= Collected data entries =
Segment Open

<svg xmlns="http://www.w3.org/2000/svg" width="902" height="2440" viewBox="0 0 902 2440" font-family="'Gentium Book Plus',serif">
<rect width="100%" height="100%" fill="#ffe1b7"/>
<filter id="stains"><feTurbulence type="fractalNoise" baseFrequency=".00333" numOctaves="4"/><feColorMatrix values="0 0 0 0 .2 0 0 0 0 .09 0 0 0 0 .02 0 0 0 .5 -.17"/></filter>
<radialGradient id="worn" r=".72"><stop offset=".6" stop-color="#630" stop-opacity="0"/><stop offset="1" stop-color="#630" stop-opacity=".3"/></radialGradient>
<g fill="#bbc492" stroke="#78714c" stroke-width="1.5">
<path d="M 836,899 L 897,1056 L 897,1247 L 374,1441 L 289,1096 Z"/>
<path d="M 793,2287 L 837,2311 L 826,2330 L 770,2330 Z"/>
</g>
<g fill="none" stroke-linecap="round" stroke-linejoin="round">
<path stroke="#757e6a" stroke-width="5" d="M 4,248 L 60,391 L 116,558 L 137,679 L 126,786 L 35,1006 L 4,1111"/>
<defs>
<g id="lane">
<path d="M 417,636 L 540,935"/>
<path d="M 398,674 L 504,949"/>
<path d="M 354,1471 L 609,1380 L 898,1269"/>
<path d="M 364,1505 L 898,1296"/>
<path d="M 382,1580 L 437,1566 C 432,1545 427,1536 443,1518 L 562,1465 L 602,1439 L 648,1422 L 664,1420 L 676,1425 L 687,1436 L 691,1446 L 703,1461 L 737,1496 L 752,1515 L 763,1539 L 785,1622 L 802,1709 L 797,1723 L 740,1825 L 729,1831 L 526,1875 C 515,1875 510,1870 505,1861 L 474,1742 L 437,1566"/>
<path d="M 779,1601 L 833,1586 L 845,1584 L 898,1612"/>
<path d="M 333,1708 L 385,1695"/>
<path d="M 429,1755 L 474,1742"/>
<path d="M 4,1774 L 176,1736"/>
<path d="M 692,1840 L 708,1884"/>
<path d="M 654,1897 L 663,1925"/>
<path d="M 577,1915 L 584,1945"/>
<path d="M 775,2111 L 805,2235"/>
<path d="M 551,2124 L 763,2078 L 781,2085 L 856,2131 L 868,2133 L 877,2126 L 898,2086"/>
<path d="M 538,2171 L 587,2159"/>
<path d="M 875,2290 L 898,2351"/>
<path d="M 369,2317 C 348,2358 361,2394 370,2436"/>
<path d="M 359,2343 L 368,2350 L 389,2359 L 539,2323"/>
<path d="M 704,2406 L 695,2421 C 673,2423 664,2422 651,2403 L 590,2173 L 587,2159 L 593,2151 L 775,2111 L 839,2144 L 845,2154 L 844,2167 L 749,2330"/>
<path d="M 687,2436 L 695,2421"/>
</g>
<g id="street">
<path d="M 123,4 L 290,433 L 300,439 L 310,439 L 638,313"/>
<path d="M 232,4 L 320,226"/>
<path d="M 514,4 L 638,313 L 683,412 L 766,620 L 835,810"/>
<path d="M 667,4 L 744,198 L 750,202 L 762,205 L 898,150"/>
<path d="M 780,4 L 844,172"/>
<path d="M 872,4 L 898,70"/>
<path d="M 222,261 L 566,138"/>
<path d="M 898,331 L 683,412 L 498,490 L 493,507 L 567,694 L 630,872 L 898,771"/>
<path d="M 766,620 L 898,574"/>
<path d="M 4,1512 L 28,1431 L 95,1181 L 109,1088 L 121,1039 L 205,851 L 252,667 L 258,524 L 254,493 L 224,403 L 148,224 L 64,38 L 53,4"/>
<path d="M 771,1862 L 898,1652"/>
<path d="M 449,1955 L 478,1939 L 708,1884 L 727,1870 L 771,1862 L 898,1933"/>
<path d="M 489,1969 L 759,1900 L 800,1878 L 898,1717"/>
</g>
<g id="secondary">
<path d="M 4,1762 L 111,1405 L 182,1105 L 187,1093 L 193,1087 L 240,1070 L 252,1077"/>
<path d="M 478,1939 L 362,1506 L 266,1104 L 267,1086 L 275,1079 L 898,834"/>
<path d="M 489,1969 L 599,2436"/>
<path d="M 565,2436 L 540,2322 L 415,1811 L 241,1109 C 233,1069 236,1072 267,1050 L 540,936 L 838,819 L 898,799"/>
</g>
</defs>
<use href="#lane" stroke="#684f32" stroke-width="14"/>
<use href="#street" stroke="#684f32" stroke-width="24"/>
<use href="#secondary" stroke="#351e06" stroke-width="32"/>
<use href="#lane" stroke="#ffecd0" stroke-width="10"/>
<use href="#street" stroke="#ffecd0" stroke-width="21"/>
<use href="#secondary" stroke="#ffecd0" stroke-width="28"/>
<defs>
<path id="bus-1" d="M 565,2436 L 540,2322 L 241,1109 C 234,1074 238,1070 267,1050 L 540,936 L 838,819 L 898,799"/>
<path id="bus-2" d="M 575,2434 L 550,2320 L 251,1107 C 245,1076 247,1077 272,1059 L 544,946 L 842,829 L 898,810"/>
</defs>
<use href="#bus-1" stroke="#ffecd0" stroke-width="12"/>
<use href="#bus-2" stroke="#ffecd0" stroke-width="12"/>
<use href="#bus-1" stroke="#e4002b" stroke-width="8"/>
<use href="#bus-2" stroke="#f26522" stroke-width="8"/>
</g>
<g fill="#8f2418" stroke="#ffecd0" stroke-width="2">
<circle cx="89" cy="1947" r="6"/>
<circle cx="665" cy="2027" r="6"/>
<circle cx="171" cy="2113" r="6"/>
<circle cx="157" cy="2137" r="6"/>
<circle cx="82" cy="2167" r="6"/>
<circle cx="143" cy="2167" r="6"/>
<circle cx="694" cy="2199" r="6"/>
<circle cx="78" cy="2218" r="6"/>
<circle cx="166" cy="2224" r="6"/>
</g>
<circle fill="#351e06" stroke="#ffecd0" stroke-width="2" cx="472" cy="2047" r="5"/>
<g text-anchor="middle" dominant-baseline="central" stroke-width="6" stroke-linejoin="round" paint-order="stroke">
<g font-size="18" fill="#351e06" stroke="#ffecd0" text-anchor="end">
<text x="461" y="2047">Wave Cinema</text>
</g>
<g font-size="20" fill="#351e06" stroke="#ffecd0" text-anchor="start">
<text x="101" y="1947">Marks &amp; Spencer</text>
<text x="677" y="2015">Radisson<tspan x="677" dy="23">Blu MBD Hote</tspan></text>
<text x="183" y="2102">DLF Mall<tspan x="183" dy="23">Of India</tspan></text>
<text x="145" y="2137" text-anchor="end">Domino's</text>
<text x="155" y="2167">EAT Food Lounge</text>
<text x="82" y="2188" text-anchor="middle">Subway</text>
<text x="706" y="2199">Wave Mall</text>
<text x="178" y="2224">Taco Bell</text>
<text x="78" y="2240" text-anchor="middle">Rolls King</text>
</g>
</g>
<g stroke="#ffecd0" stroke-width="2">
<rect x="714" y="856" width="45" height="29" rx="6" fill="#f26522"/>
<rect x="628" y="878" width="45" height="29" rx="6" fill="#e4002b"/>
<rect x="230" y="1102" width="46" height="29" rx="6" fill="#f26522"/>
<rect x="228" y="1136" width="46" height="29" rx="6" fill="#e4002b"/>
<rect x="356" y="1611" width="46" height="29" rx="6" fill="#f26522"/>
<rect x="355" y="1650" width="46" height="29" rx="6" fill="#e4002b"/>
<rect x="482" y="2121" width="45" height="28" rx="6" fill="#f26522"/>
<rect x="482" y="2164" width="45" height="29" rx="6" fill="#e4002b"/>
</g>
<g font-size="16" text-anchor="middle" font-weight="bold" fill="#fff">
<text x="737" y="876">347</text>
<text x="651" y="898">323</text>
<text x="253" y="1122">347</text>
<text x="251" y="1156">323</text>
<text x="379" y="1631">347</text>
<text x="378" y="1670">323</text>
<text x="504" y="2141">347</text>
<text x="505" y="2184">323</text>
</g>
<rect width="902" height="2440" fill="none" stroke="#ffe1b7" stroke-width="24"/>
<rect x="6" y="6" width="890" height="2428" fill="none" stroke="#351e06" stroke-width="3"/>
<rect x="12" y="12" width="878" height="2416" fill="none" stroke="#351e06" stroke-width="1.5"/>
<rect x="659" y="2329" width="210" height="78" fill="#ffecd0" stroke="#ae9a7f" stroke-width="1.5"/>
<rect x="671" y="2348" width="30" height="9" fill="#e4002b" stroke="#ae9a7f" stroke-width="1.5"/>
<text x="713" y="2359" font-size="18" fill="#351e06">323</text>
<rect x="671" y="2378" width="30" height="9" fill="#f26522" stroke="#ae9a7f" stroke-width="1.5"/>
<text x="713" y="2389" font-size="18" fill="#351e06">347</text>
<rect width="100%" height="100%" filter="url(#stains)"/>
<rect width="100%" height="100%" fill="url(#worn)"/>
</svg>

Segment Closed

= Task requirements =
Pull every line containing "middle" out of the records.

= Response area =
<g text-anchor="middle" dominant-baseline="central" stroke-width="6" stroke-linejoin="round" paint-order="stroke">
<text x="82" y="2188" text-anchor="middle">Subway</text>
<text x="78" y="2240" text-anchor="middle">Rolls King</text>
<g font-size="16" text-anchor="middle" font-weight="bold" fill="#fff">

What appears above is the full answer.